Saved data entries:
[start]

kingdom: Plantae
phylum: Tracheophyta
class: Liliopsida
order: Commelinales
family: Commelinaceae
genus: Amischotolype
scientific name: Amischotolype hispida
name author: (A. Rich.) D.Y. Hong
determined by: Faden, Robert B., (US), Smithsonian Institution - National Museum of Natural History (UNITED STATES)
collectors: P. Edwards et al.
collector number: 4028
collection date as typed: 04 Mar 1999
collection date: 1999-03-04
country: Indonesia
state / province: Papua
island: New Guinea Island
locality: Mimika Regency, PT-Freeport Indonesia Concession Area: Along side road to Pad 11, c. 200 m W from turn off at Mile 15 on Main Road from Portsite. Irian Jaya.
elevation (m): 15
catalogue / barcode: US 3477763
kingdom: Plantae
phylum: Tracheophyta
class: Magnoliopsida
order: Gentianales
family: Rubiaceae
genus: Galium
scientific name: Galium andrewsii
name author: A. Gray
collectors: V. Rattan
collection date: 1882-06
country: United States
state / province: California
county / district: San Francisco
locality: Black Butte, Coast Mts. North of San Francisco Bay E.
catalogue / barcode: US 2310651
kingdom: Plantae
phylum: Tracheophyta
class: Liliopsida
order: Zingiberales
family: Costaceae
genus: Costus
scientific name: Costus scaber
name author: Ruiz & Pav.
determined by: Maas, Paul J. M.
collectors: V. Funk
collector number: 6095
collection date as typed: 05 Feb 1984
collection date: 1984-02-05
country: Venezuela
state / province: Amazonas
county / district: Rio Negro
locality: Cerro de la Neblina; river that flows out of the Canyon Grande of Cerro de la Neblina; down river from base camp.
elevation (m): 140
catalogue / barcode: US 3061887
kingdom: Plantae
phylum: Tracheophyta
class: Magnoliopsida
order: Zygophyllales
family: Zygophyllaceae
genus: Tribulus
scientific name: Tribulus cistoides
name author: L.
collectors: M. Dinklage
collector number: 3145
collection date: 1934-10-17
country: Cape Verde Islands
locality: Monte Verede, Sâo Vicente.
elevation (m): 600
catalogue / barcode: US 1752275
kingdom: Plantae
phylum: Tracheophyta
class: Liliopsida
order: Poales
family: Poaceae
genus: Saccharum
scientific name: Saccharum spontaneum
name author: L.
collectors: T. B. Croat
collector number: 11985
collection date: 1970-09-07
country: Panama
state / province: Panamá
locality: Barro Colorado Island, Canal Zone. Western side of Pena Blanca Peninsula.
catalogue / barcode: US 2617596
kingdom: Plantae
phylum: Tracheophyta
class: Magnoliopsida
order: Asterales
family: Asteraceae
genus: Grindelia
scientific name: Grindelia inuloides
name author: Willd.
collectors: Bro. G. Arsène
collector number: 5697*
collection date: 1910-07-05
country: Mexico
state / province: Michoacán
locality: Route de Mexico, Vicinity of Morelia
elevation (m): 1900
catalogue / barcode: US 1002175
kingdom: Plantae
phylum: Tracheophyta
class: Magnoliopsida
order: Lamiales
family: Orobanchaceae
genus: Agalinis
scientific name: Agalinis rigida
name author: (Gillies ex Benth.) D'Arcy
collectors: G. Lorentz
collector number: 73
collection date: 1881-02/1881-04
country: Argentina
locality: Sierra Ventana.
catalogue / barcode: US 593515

[end]

SET TASK
Update the part of the data that opens with the line containing "locality: Route de" and runs through the end of the data. Replace "collectors" with "collected by" there and keep everything else the same.

FINISHED ANSWER
locality: Route de Mexico, Vicinity of Morelia
elevation (m): 1900
catalogue / barcode: US 1002175
kingdom: Plantae
phylum: Tracheophyta
class: Magnoliopsida
order: Lamiales
family: Orobanchaceae
genus: Agalinis
scientific name: Agalinis rigida
name author: (Gillies ex Benth.) D'Arcy
collected by: G. Lorentz
collector number: 73
collection date: 1881-02/1881-04
country: Argentina
locality: Sierra Ventana.
catalogue / barcode: US 593515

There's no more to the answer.